Nel 1940 il Terzo Reich invade l’Olanda e sotto l’occupazione tedesca la condizione degli ebrei diventa difficilissima. Il 6 luglio 1942 Anna e i suoi cari entrano in clandestinità. Lei, i genitori e la sorella Margot, con la famiglia di un dipendente del padre, anch’egli ebreo, si nascondono in un alloggio segreto ricavato nel retro dei locali che ospitano la ditta di Otto Frank.

La giovanissima Anna, costretta a vivere rinchiusa, trova conforto tenendo un diario. Per due anni parla di sé, racconta i suoi turbamenti, scrive brevi racconti. A un certo punto comincia una nuova stesura in vista di una possibile pubblicazione dopo la guerra. Ma il 4 agosto 1944 i clandestini vengono scoperti e arrestati dai nazisti. Deportata nei lager di Auschwitz e poi di Bergen Belsen, Anna muore di tifo nel marzo 1945.

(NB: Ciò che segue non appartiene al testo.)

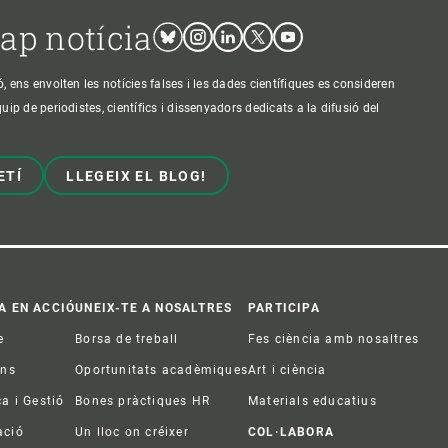
cap notícia
Bluesky
Instagram
Linkedin
Twitter
Youtube
ens envolten les notícies falses i les dades científiques es consideren
p de periodistes, científics i dissenyadors dedicats a la difusió del
ETÍ
LLEGEIX EL BLOG!
A EN ACCIÓ
UNEIX-TE A NOSALTRES
PARTICIPA
e
Borsa de treball
Fes ciència amb nosaltres
ons
Oportunitats acadèmiques
Art i ciència
ca i Gestió
Bones pràctiques HR
Materials educatius
ació
Un lloc on créixer
COL·LABORA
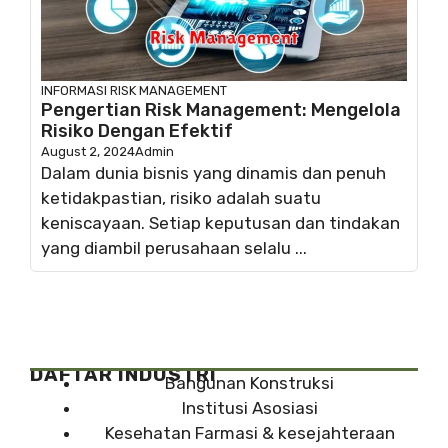
INFORMASI
RISK MANAGEMENT
Pengertian Risk Management: Mengelola
Risiko Dengan Efektif
August 2, 2024
Admin
Dalam dunia bisnis yang dinamis dan penuh
ketidakpastian, risiko adalah suatu
keniscayaan. Setiap keputusan dan tindakan
yang diambil perusahaan selalu ...
DAFTAR INDUSTRI
Bangunan Konstruksi
Institusi Asosiasi
Kesehatan Farmasi & kesejahteraan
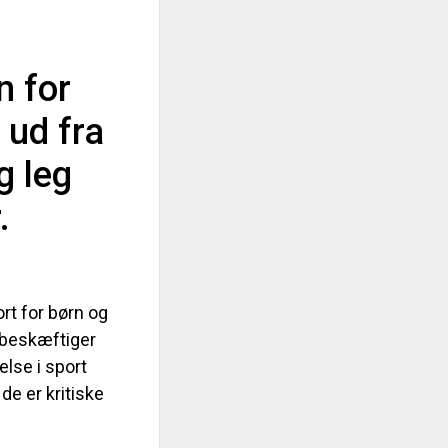
n for
 ud fra
g leg
.
rt for børn og
r beskæftiger
else i sport
de er kritiske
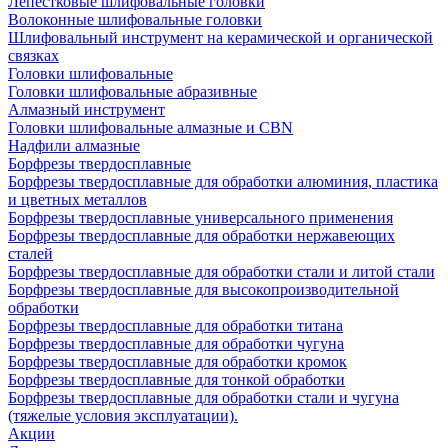
Лепестковые шлифовальные головки
Волоконные шлифовальные головки
Шлифовальный инструмент на керамической и органической
связках
Головки шлифовальные
Головки шлифовальные абразивные
Алмазный инструмент
Головки шлифовальные алмазные и CBN
Надфили алмазные
Борфрезы твердосплавные
Борфрезы твердосплавные для обработки алюминия, пластика
и цветных металлов
Борфрезы твердосплавные универсального применения
Борфрезы твердосплавные для обработки нержавеющих
сталей
Борфрезы твердосплавные для обработки стали и литой стали
Борфрезы твердосплавные для высокопроизводительной
обработки
Борфрезы твердосплавные для обработки титана
Борфрезы твердосплавные для обработки чугуна
Борфрезы твердосплавные для обработки кромок
Борфрезы твердосплавные для тонкой обработки
Борфрезы твердосплавные для обработки стали и чугуна
(тяжелые условия эксплуатации).
Акции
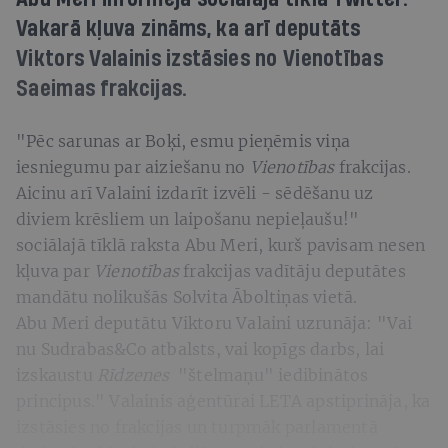
Vakarā kļuva zināms, ka arī deputāts
Viktors Valainis izstāsies no Vienotības
Saeimas frakcijas.
"Pēc sarunas ar Boķi, esmu pieņēmis viņa
iesniegumu par aiziešanu no
Vienotības
frakcijas.
Aicinu arī Valaini izdarīt izvēli - sēdēšanu uz
diviem krēsliem un laipošanu nepieļaušu!"
sociālajā tīklā raksta Abu Meri, kurš pavisam nesen
kļuva par
Vienotības
frakcijas vadītāju deputātes
mandātu nolikušās Solvita Āboltiņas vietā.
Abu Meri deputātu Viktoru Valaini uzrunāja: "Vai
nu Sudrabas&Co atbalsts, vai kopīgs darbs, lai
izskaustu
Rīdzenes
"štelmaņu" iedibinātos
principus." Valainis aģentūrai LETA apstiprināja, ka
izstāsies no frakcijas un turpmāk parlamentā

Il padre Otto, unico sopravvissuto della famiglia, recupera il diario di Anna, trovato in un nascondiglio, e ne pubblica una prima versione, con modifiche e cancellature, nel 1947. Il testo colpisce i lettori e ha un successo mondiale. Seguiranno molte ristampe e adattamenti. Solo nel 1986 uscirà l’edizione critica di tutti gli scritti della ragazza.